Exercise input START

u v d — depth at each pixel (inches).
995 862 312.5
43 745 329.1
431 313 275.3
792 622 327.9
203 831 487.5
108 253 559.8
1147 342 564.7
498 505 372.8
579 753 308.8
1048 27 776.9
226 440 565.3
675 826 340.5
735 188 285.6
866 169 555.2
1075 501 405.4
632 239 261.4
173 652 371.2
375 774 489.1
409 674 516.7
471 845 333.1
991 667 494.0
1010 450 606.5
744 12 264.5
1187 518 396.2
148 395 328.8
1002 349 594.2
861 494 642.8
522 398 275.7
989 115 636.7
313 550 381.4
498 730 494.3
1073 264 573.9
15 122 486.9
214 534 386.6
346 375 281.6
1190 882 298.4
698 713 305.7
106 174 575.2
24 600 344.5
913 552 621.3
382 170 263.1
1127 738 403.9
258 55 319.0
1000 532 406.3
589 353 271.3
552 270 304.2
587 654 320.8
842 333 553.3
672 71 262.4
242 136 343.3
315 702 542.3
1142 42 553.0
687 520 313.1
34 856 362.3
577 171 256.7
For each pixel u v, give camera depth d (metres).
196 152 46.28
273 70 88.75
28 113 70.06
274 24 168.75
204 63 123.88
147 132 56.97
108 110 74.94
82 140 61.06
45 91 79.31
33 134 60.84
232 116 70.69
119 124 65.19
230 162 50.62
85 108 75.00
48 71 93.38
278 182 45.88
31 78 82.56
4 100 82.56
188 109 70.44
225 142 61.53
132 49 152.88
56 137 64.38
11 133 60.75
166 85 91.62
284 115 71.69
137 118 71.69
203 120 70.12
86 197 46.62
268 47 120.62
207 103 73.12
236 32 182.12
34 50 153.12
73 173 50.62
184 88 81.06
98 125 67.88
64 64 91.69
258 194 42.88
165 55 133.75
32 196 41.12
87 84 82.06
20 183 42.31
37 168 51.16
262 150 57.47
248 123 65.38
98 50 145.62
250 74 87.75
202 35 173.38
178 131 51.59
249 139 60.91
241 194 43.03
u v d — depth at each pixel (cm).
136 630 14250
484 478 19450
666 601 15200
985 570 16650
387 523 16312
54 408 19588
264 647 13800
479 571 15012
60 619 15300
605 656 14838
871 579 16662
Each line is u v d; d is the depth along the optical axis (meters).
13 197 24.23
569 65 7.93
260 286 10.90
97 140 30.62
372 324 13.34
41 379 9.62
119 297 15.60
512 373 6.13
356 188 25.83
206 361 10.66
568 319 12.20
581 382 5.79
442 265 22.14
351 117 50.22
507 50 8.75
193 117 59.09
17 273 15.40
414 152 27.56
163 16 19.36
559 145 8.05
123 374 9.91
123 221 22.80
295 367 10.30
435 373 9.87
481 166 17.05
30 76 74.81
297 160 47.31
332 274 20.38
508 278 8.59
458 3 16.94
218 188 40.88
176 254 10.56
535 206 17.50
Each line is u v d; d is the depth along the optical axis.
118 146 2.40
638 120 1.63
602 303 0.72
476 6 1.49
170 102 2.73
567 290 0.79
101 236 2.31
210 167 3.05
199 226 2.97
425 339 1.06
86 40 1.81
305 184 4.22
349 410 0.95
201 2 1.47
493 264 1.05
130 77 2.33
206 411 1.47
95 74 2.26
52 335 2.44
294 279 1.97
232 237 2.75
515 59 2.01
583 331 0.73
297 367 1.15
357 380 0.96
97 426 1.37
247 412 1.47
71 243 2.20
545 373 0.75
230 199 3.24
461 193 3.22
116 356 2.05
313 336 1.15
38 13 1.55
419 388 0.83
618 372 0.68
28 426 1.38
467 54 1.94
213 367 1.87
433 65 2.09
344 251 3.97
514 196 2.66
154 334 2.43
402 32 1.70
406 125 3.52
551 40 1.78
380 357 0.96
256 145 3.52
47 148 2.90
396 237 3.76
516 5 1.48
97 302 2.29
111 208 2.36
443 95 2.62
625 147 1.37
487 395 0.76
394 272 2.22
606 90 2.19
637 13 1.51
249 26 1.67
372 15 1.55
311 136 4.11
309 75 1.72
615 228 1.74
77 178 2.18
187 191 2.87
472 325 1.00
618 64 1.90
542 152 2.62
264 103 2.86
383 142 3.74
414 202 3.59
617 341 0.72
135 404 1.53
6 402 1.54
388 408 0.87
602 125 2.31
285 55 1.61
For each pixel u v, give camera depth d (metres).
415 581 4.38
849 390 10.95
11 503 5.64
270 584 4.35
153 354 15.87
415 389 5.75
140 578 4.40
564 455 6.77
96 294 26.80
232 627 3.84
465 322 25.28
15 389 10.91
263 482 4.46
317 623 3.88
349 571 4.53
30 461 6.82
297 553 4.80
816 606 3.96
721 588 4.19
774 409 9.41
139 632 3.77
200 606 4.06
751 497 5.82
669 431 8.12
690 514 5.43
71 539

Exercise input END

_Problem statement_.
Print all the records precisely.

_Output of the task_.
u v d — depth at each pixel (inches).
995 862 312.5
43 745 329.1
431 313 275.3
792 622 327.9
203 831 487.5
108 253 559.8
1147 342 564.7
498 505 372.8
579 753 308.8
1048 27 776.9
226 440 565.3
675 826 340.5
735 188 285.6
866 169 555.2
1075 501 405.4
632 239 261.4
173 652 371.2
375 774 489.1
409 674 516.7
471 845 333.1
991 667 494.0
1010 450 606.5
744 12 264.5
1187 518 396.2
148 395 328.8
1002 349 594.2
861 494 642.8
522 398 275.7
989 115 636.7
313 550 381.4
498 730 494.3
1073 264 573.9
15 122 486.9
214 534 386.6
346 375 281.6
1190 882 298.4
698 713 305.7
106 174 575.2
24 600 344.5
913 552 621.3
382 170 263.1
1127 738 403.9
258 55 319.0
1000 532 406.3
589 353 271.3
552 270 304.2
587 654 320.8
842 333 553.3
672 71 262.4
242 136 343.3
315 702 542.3
1142 42 553.0
687 520 313.1
34 856 362.3
577 171 256.7
For each pixel u v, give camera depth d (metres).
196 152 46.28
273 70 88.75
28 113 70.06
274 24 168.75
204 63 123.88
147 132 56.97
108 110 74.94
82 140 61.06
45 91 79.31
33 134 60.84
232 116 70.69
119 124 65.19
230 162 50.62
85 108 75.00
48 71 93.38
278 182 45.88
31 78 82.56
4 100 82.56
188 109 70.44
225 142 61.53
132 49 152.88
56 137 64.38
11 133 60.75
166 85 91.62
284 115 71.69
137 118 71.69
203 120 70.12
86 197 46.62
268 47 120.62
207 103 73.12
236 32 182.12
34 50 153.12
73 173 50.62
184 88 81.06
98 125 67.88
64 64 91.69
258 194 42.88
165 55 133.75
32 196 41.12
87 84 82.06
20 183 42.31
37 168 51.16
262 150 57.47
248 123 65.38
98 50 145.62
250 74 87.75
202 35 173.38
178 131 51.59
249 139 60.91
241 194 43.03
u v d — depth at each pixel (cm).
136 630 14250
484 478 19450
666 601 15200
985 570 16650
387 523 16312
54 408 19588
264 647 13800
479 571 15012
60 619 15300
605 656 14838
871 579 16662
Each line is u v d; d is the depth along the optical axis (meters).
13 197 24.23
569 65 7.93
260 286 10.90
97 140 30.62
372 324 13.34
41 379 9.62
119 297 15.60
512 373 6.13
356 188 25.83
206 361 10.66
568 319 12.20
581 382 5.79
442 265 22.14
351 117 50.22
507 50 8.75
193 117 59.09
17 273 15.40
414 152 27.56
163 16 19.36
559 145 8.05
123 374 9.91
123 221 22.80
295 367 10.30
435 373 9.87
481 166 17.05
30 76 74.81
297 160 47.31
332 274 20.38
508 278 8.59
458 3 16.94
218 188 40.88
176 254 10.56
535 206 17.50
Each line is u v d; d is the depth along the optical axis.
118 146 2.40
638 120 1.63
602 303 0.72
476 6 1.49
170 102 2.73
567 290 0.79
101 236 2.31
210 167 3.05
199 226 2.97
425 339 1.06
86 40 1.81
305 184 4.22
349 410 0.95
201 2 1.47
493 264 1.05
130 77 2.33
206 411 1.47
95 74 2.26
52 335 2.44
294 279 1.97
232 237 2.75
515 59 2.01
583 331 0.73
297 367 1.15
357 380 0.96
97 426 1.37
247 412 1.47
71 243 2.20
545 373 0.75
230 199 3.24
461 193 3.22
116 356 2.05
313 336 1.15
38 13 1.55
419 388 0.83
618 372 0.68
28 426 1.38
467 54 1.94
213 367 1.87
433 65 2.09
344 251 3.97
514 196 2.66
154 334 2.43
402 32 1.70
406 125 3.52
551 40 1.78
380 357 0.96
256 145 3.52
47 148 2.90
396 237 3.76
516 5 1.48
97 302 2.29
111 208 2.36
443 95 2.62
625 147 1.37
487 395 0.76
394 272 2.22
606 90 2.19
637 13 1.51
249 26 1.67
372 15 1.55
311 136 4.11
309 75 1.72
615 228 1.74
77 178 2.18
187 191 2.87
472 325 1.00
618 64 1.90
542 152 2.62
264 103 2.86
383 142 3.74
414 202 3.59
617 341 0.72
135 404 1.53
6 402 1.54
388 408 0.87
602 125 2.31
285 55 1.61
For each pixel u v, give camera depth d (metres).
415 581 4.38
849 390 10.95
11 503 5.64
270 584 4.35
153 354 15.87
415 389 5.75
140 578 4.40
564 455 6.77
96 294 26.80
232 627 3.84
465 322 25.28
15 389 10.91
263 482 4.46
317 623 3.88
349 571 4.53
30 461 6.82
297 553 4.80
816 606 3.96
721 588 4.19
774 409 9.41
139 632 3.77
200 606 4.06
751 497 5.82
669 431 8.12
690 514 5.43
71 539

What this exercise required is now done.